Let me issue my usual disclaimer: I am allowed to join Snakes for the next 24 weeks as we learn to speak Portuguese at a “professional level”. I am totally grateful for this opportunity. Our situation is ideal for me to be able to participate in such a generous benefit. After two days spent at the Foreign Service Institute, I am feeling positively misplaced. I guess it’s my infamous, “take it as it comes” attitude that never allowed me to fully process the massive commitment that language training requires. (As I write, I have Brazilian soap operas playing in the background, developing “my ear”. I’ll admit to delighting in the notion that I could learn an entire language from a soap opera. I like to imagine myself at a market in Luanda, breaking into an eyelash batting emotive soliloquy, followed up by gut wrenching, lipgloss smearing sobs, ending with me on my knees, face to the heavens, fists clenched tightly to my ample bosom… insisting that I’VE ALWAYS LOVED ONLY YOU..!…! to the shopkeeper. Anyway, glad I’m attending proper classes to round out my vocab.)
Here’s the rub… I feel like such a poser! I feel like I’ve done NOTHING to deserve to be here. Many of these people have toed the line, tested, fretted, retested, stressed out entirely, interviewed, then waited and waited to finally make it here, a trail of flow charts and spreadsheets in their wake. It’s a life long dream realized. I get a little choked up when I think of how hard everyone has worked to get here. While I danced the night away to a brass band in New Orleans without a care in the world, these people were graduating from places like Columbia, Northwestern and UCLA. While I finished my piece-meal education at a public university that required little more than a pulse and a credit card for admission, these people were passing the bar exam or flying airplanes on top secret missions. And now, my jazzy little turkey sandwich sits next to theirs in the hallway fridge. Yeah. Me, a gangly girl from western Michigan who grew up with her mom and sister on a sandy dirt road pocked with chatter bumps which threatened to fishtail any driver who dared to give it too much gas.
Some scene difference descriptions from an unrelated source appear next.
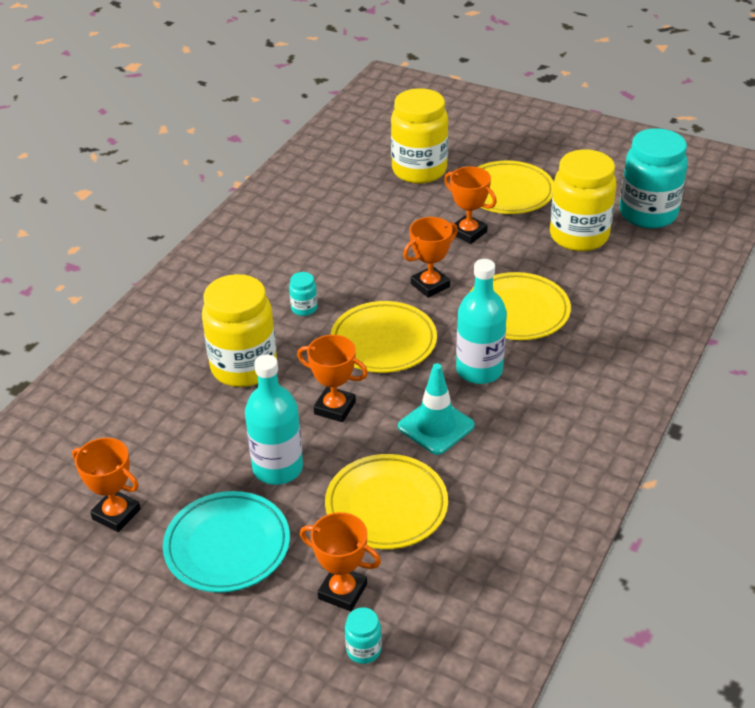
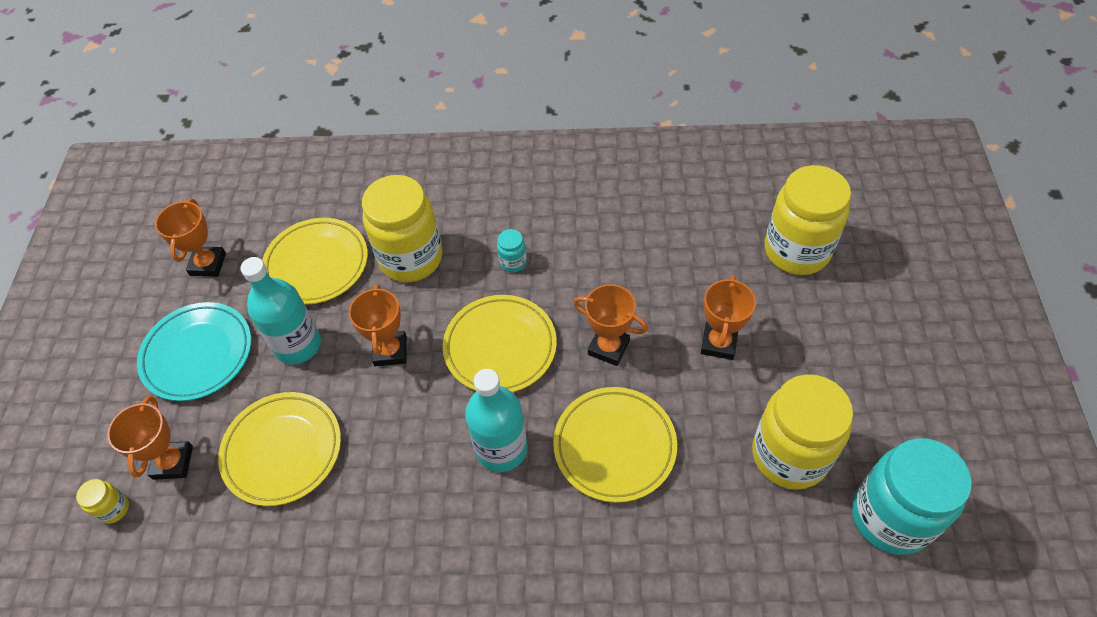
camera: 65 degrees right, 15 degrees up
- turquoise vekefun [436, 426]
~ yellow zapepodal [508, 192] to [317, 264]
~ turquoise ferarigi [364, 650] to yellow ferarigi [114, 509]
I suppose it doesn’t help my confidence that the weather has been relentlessly inhumane, over 100 degrees every day. I’ve chronicled the challenges that my particular mop presents here before, so I won’t go into great detail. Let’s just say that motorcycle helmets + wet, naturally curly/frizzy hair + two months past due at the salon + ridiculous heat= a wicked rat’s nest perched atop my head, coaxed begrudgingly into a “bun”. I’m amazed they let me through security. I look insane with my make-up dripping from my red flushed face (“sun-blasted” from the 107 degree motorcycle ride), hair in a twisted up post-helmet ‘do, assembled whilst dragging myself through the parking lot peering hastily into darkened car windows. I’ve been operating under the false impression that the older I got, the more civilized I’d become. Oh! Cruel and humid world, could I be further from the truth?